Locate every line in the items below that contains the word "Example" and copy each of those lines.

## BEGIN INPUT MATERIAL

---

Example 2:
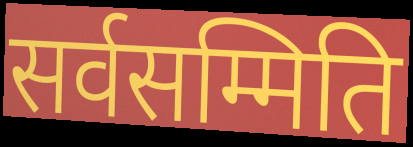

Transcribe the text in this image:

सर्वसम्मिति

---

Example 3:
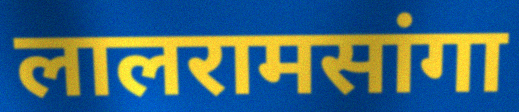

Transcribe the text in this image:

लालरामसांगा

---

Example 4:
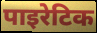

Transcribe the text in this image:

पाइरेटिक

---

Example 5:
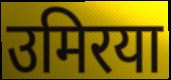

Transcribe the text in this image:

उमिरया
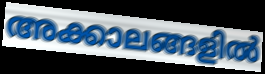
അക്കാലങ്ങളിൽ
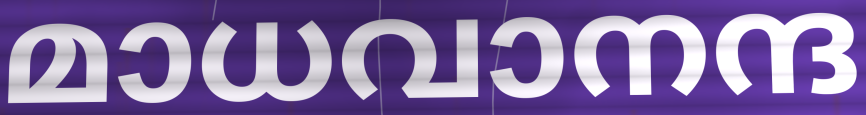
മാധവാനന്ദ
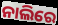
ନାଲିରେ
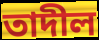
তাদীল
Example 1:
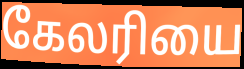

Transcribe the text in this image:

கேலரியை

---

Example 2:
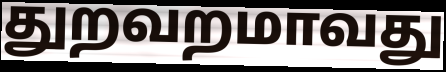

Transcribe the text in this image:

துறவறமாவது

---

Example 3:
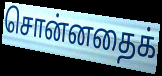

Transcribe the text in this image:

## END INPUT MATERIAL

**RESULT OF THE EXERCISE:**
Example 2:
Example 3:
Example 4:
Example 5:
Example 1:
Example 2:
Example 3:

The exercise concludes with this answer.